AVAILABLE DATA section start
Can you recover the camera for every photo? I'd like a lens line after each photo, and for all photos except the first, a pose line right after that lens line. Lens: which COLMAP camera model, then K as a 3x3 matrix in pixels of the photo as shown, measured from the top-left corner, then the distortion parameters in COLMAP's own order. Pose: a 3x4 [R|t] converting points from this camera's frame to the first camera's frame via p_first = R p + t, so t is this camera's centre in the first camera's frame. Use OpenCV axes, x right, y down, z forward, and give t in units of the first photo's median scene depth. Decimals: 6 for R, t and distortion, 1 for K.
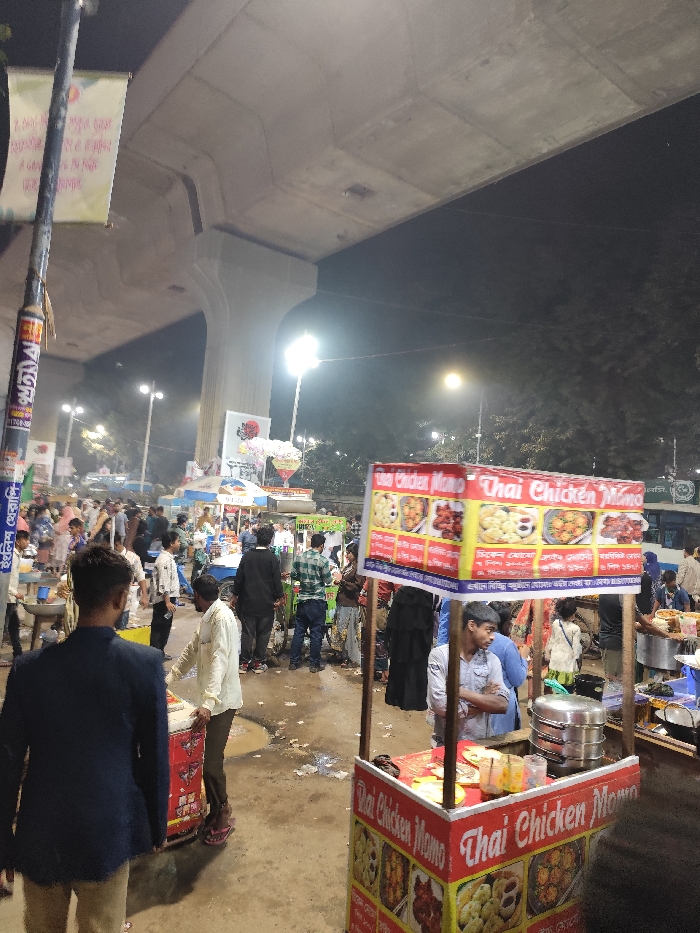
lens RADIAL K [[625.7, 0, 350.0], [0, 625.7, 466.5], [0, 0, 1]] dist [0.001812, 0.000481]
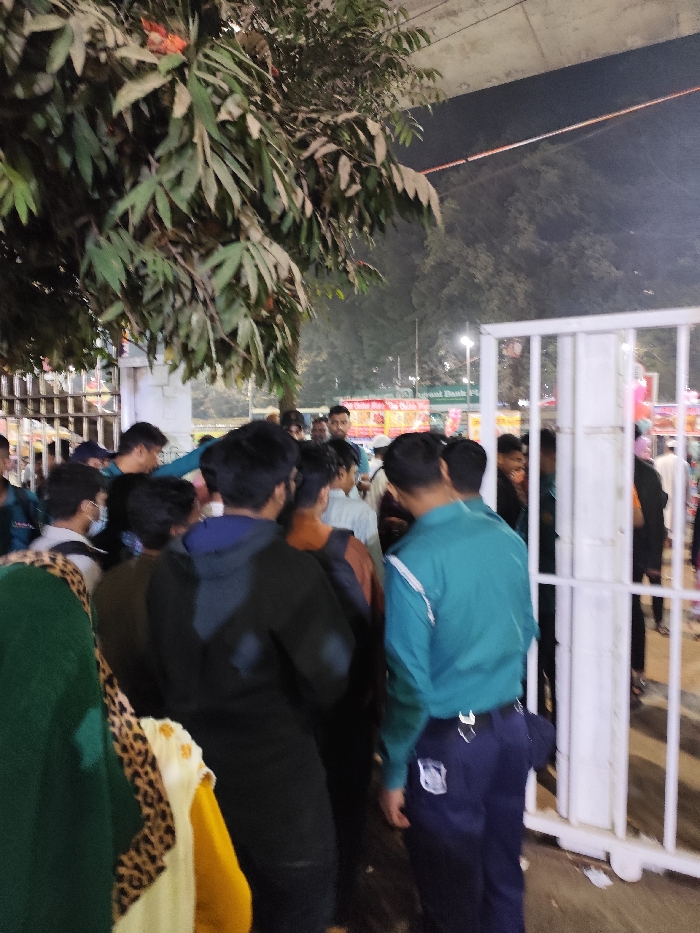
lens RADIAL K [[625.7, 0, 350.0], [0, 625.7, 466.5], [0, 0, 1]] dist [0.001812, 0.000481]
pose [[0.910676, -0.109008, 0.398481, -0.123424], [0.054840, 0.987922, 0.144924, -0.013276], [-0.409466, -0.110126, 0.905654, -0.173319]]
AVAILABLE DATA section end
* _PROBLEM STATEMENT_: Every line above is to be repeated exactly, but no picture is to appear in the copy.

* _WRITTEN RESPONSE_:
Can you recover the camera for every photo? I'd like a lens line after each photo, and for all photos except the first, a pose line right after that lens line. Lens: which COLMAP camera model, then K as a 3x3 matrix in pixels of the photo as shown, measured from the top-left corner, then the distortion parameters in COLMAP's own order. Pose: a 3x4 [R|t] converting points from this camera's frame to the first camera's frame via p_first = R p + t, so t is this camera's centre in the first camera's frame. Use OpenCV axes, x right, y down, z forward, and give t in units of the first photo's median scene depth. Decimals: 6 for R, t and distortion, 1 for K.
lens RADIAL K [[625.7, 0, 350.0], [0, 625.7, 466.5], [0, 0, 1]] dist [0.001812, 0.000481]
lens RADIAL K [[625.7, 0, 350.0], [0, 625.7, 466.5], [0, 0, 1]] dist [0.001812, 0.000481]
pose [[0.910676, -0.109008, 0.398481, -0.123424], [0.054840, 0.987922, 0.144924, -0.013276], [-0.409466, -0.110126, 0.905654, -0.173319]]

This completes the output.